失敗した暗号通貨プロジェクトの目録を熱心に作り続けているCoinopsyとDeadCoinsによると、2018年に失敗したプロジェクトは現時点(6月)で1000を超える。それらのプロジェクトは、本物のabandonware(アバンダンウェア)から単なる詐欺にいたるまでさまざまで、その中には、二人の“自称兄弟”Jack/Jay Brigによる詐欺BRIGや、SECによる捜査で終わったTitaniumなどもある。
どんな分野でも新人は自分たち独自のルールを作って新機軸を志向するが、ブロックチェーンの世界でもまさにそれが起きている。しかし彼らが相手にしているのは、トークン(私的代用通貨)による資金調達という、大きな可能性の世界だから、発生する諸問題も大きい。スタートアップに失敗はつきものでも、これらのプロジェクトを洪水のように押し流す膨大なキャッシュの量が、大きな問題だ。スタートアップが、あまりにも多くの燃料をあまりにも短期間で入手すると、それによって起きる大火災は会社とファウンダーの両方を焼きつくし、そのあとに、投資家の救いになるものは何もない。

────────────────

- _問題と課題_:
A) 暗号通貨プロジェクトの失敗についての文章によると、2018年に失敗したプロジェクトは6月の時点でいくつを超えたか。
B) 暗号通貨プロジェクトの失敗についての文章で名前が挙がっている組織とプロジェクトを、人名を除いてすべて挙げよ。
C) 暗号通貨プロジェクトの失敗についての文章の続きを、最後の文のあとから書け。

- _関連情報_:
────────────────

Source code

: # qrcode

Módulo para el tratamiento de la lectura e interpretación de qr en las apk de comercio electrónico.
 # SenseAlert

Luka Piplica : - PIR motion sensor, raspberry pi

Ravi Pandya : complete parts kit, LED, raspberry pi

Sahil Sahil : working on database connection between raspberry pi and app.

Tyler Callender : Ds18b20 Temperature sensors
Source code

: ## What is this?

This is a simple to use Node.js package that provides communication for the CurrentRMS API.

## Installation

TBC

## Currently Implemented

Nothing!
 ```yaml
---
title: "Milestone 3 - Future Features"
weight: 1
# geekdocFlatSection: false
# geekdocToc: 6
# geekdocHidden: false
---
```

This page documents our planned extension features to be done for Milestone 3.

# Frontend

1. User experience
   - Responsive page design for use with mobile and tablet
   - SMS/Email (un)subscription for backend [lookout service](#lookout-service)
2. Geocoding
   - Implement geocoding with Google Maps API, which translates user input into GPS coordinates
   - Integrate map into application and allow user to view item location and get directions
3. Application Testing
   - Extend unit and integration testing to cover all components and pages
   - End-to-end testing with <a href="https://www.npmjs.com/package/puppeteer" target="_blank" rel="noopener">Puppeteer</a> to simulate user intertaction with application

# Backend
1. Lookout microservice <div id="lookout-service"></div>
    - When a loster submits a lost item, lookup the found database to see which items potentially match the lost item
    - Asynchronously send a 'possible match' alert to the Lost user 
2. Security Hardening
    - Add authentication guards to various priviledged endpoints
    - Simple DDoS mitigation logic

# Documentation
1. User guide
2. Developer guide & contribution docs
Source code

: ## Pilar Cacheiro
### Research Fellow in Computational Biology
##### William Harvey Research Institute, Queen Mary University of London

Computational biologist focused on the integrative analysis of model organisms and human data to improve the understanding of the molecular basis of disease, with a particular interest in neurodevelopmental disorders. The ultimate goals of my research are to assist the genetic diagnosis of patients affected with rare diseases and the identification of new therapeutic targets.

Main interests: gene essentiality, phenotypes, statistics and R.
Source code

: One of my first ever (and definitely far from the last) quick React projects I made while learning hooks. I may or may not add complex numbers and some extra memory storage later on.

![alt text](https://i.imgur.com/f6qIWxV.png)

────────────────

- _課題別の結果_:
A) 1000を超えた。

B) Coinopsy、DeadCoins、BRIG、Titanium、SEC

C)
そんな大火災は至るところで発生し、今やグローバルな現象だ。2017年には、詐欺と死んだICOの調達総額は10億ドルに達し、その中には、いかがわしいスタートアップが297社もいる。
破綻したICOを“修復する”と称する、ケープタウンのCoinJanitorのような怪しげな企業もいるが、そんな、明日になったら夜逃げして行方不明のような企業が多いことは、この業界にとって良い前兆ではない。
ICOで資金調達をしたスタートアップは現在、結果的/実質的に、マルチ商法(multi-level marketing, MLM)のような策略で事業を構築している。そうではなくて彼らは、KickstarterやIndiegogoにページを持つべきだ。これらのクラウドファンディングプラットホームは、信頼をアートにした。お金を出した支援者たちは一種のチームであり、それがプロジェクトとリスクとアイデアの未来を定義する。多くの資金がなくても、容易にビジネスを構築できる。残念なことに、合理的な思考よりもむしろ貪欲を教唆するために現在のICO市場が使っているロックアップ(監禁、封じ込め)と詐欺的な価格設定は、業界を支えるのではなく、傷つけている。
ではどうすべきか? 失ってもよい額だけを投資し、どんなトークンにも失敗がありえることを覚悟しよう。そして究極の望みは、万一失敗しなかったときの嬉しい意外性だ。それ以外では、あなたは失望の世界へ向かって踏み出すのだ。